═══ Input records

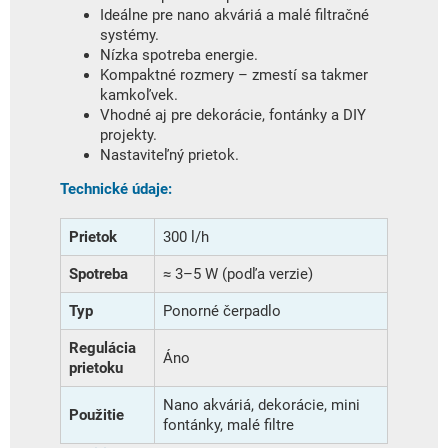
Ideálne pre nano akváriá a malé filtračné
systémy.
Nízka spotreba energie.
Kompaktné rozmery – zmestí sa takmer
kamkoľvek.
Vhodné aj pre dekorácie, fontánky a DIY
projekty.
Nastaviteľný prietok.
Technické údaje:
Prietok
300 l/h
Spotreba
≈ 3–5 W (podľa verzie)
Typ
Ponorné čerpadlo
Regulácia
Áno
prietoku
Nano akváriá, dekorácie, mini
Použitie
fontánky, malé filtre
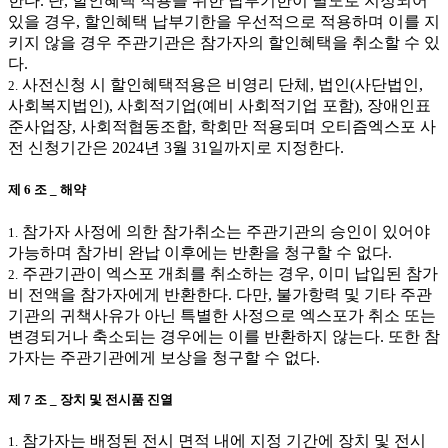
한다. 단, 할인혜택 적용을 위한 납부기한이 별도로 지정되어
있을 경우, 할인혜택 납부기한을 우선적으로 적용하며 이를 지
키지 않을 경우 주관기관은 참가자의 할인혜택을 취소할 수 있
다.
사전신청 시 할인혜택적용은 비영리 단체, 법인(사단법인,
2.
사회복지법인), 사회적기업(예비 사회적기업 포함), 장애인표
준사업장, 사회적협동조합, 학회만 적용되며 오티즘엑스포 사
전 신청기간은 2024년 3월 31일까지로 지정한다.
제 6 조 _ 해약
참가자 사정에 의한 참가취소는 주관기관의 승인이 있어야
1.
가능하며 참가비 완납 이후에는 반환을 청구할 수 없다.
주관기관이 엑스포 개최를 취소하는 경우, 이미 납입된 참가
2.
비 전액을 참가자에게 반환한다. 다만, 불가항력 및 기타 주관
기관의 귀책사유가 아닌 특별한 사정으로 엑스포가 취소 또는
변경되거나 축소되는 경우에는 이를 반환하지 않는다. 또한 참
가자는 주관기관에게 보상을 청구할 수 없다.
제 7 조 _ 장치 및 전시품 진열
참가자는 배정된 전시 면적 내에 지정 기간에 장치 및 전시
1.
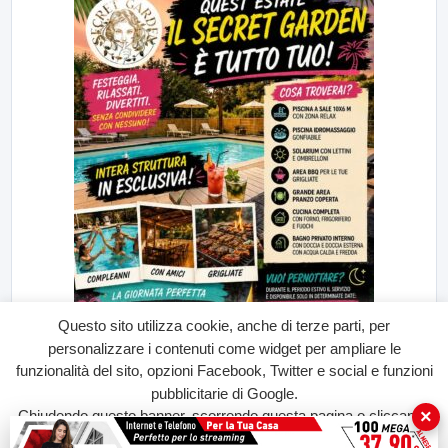
Questo sito utilizza cookie, anche di terze parti, per
personalizzare i contenuti come widget per ampliare le
funzionalità del sito, opzioni Facebook, Twitter e social e funzioni
pubblicitarie di Google.
×
Chiudendo questo banner, scorrendo questa pagina o cliccando
su qualunque suo elemento acconsenti all'uso dei cookie.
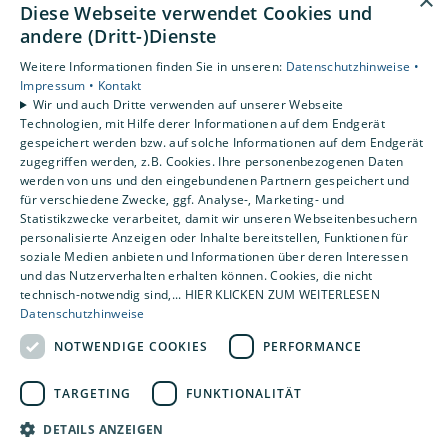
×
Diese Webseite verwendet Cookies und
andere (Dritt-)Dienste
Aktuelle Stellenangebote
Weitere Informationen finden Sie in unseren:
Datenschutzhinweise •
Impressum •
Kontakt
Wir und auch Dritte verwenden auf unserer Webseite
Technologien, mit Hilfe derer Informationen auf dem Endgerät
gespeichert werden bzw. auf solche Informationen auf dem Endgerät
zugegriffen werden, z.B. Cookies. Ihre personenbezogenen Daten
werden von uns und den eingebundenen Partnern gespeichert und
für verschiedene Zwecke, ggf. Analyse-, Marketing- und
Wie kann ich mich bei euch
Statistikzwecke verarbeitet, damit wir unseren Webseitenbesuchern
personalisierte Anzeigen oder Inhalte bereitstellen, Funktionen für
bewerben?
soziale Medien anbieten und Informationen über deren Interessen
und das Nutzerverhalten erhalten können. Cookies, die nicht
Du kannst dich auf verschiedene Weisen
technisch-notwendig sind,... HIER KLICKEN ZUM WEITERLESEN
bewerben – gern per E-Mail oder direkt über die
Datenschutzhinweise
Online-Bewerbung. Als Bestätigung erhältst du
NOTWENDIGE COOKIES
PERFORMANCE
von uns eine Nachricht, dass deine Bewerbung
TARGETING
FUNKTIONALITÄT
eingegangen ist. Natürlich ist auch eine
Bewerbung per Post möglich.
DETAILS ANZEIGEN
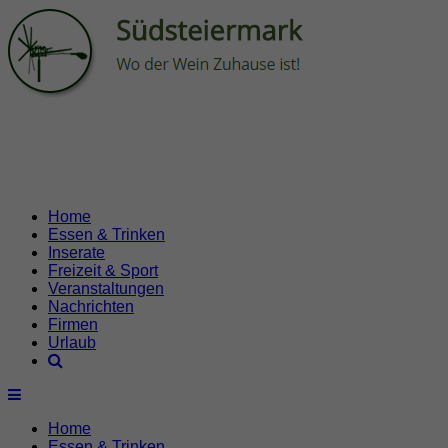
Home
Essen & Trinken
Inserate
Freizeit & Sport
Veranstaltungen
Nachrichten
Firmen
Urlaub
Home
Essen & Trinken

══════

• Problem description:
Rewrite the text of every item, substituting "Datenschutzerklärung" for each occurrence of "Datenschutzhinweise" and leaving all other text unchanged. Omit the pictures from the output.

• Task solution:
Ideálne pre nano akváriá a malé filtračné
systémy.
Nízka spotreba energie.
Kompaktné rozmery – zmestí sa takmer
kamkoľvek.
Vhodné aj pre dekorácie, fontánky a DIY
projekty.
Nastaviteľný prietok.
Technické údaje:
Prietok
300 l/h
Spotreba
≈ 3–5 W (podľa verzie)
Typ
Ponorné čerpadlo
Regulácia
Áno
prietoku
Nano akváriá, dekorácie, mini
Použitie
fontánky, malé filtre
한다. 단, 할인혜택 적용을 위한 납부기한이 별도로 지정되어
있을 경우, 할인혜택 납부기한을 우선적으로 적용하며 이를 지
키지 않을 경우 주관기관은 참가자의 할인혜택을 취소할 수 있
다.
사전신청 시 할인혜택적용은 비영리 단체, 법인(사단법인,
2.
사회복지법인), 사회적기업(예비 사회적기업 포함), 장애인표
준사업장, 사회적협동조합, 학회만 적용되며 오티즘엑스포 사
전 신청기간은 2024년 3월 31일까지로 지정한다.
제 6 조 _ 해약
참가자 사정에 의한 참가취소는 주관기관의 승인이 있어야
1.
가능하며 참가비 완납 이후에는 반환을 청구할 수 없다.
주관기관이 엑스포 개최를 취소하는 경우, 이미 납입된 참가
2.
비 전액을 참가자에게 반환한다. 다만, 불가항력 및 기타 주관
기관의 귀책사유가 아닌 특별한 사정으로 엑스포가 취소 또는
변경되거나 축소되는 경우에는 이를 반환하지 않는다. 또한 참
가자는 주관기관에게 보상을 청구할 수 없다.
제 7 조 _ 장치 및 전시품 진열
참가자는 배정된 전시 면적 내에 지정 기간에 장치 및 전시
1.
Questo sito utilizza cookie, anche di terze parti, per
personalizzare i contenuti come widget per ampliare le
funzionalità del sito, opzioni Facebook, Twitter e social e funzioni
pubblicitarie di Google.
×
Chiudendo questo banner, scorrendo questa pagina o cliccando
su qualunque suo elemento acconsenti all'uso dei cookie.
×
Diese Webseite verwendet Cookies und
andere (Dritt-)Dienste
Aktuelle Stellenangebote
Weitere Informationen finden Sie in unseren:
Datenschutzerklärung •
Impressum •
Kontakt
Wir und auch Dritte verwenden auf unserer Webseite
Technologien, mit Hilfe derer Informationen auf dem Endgerät
gespeichert werden bzw. auf solche Informationen auf dem Endgerät
zugegriffen werden, z.B. Cookies. Ihre personenbezogenen Daten
werden von uns und den eingebundenen Partnern gespeichert und
für verschiedene Zwecke, ggf. Analyse-, Marketing- und
Wie kann ich mich bei euch
Statistikzwecke verarbeitet, damit wir unseren Webseitenbesuchern
personalisierte Anzeigen oder Inhalte bereitstellen, Funktionen für
bewerben?
soziale Medien anbieten und Informationen über deren Interessen
und das Nutzerverhalten erhalten können. Cookies, die nicht
Du kannst dich auf verschiedene Weisen
technisch-notwendig sind,... HIER KLICKEN ZUM WEITERLESEN
bewerben – gern per E-Mail oder direkt über die
Datenschutzerklärung
Online-Bewerbung. Als Bestätigung erhältst du
NOTWENDIGE COOKIES
PERFORMANCE
von uns eine Nachricht, dass deine Bewerbung
TARGETING
FUNKTIONALITÄT
eingegangen ist. Natürlich ist auch eine
Bewerbung per Post möglich.
DETAILS ANZEIGEN
Home
Essen & Trinken
Inserate
Freizeit & Sport
Veranstaltungen
Nachrichten
Firmen
Urlaub
Home
Essen & Trinken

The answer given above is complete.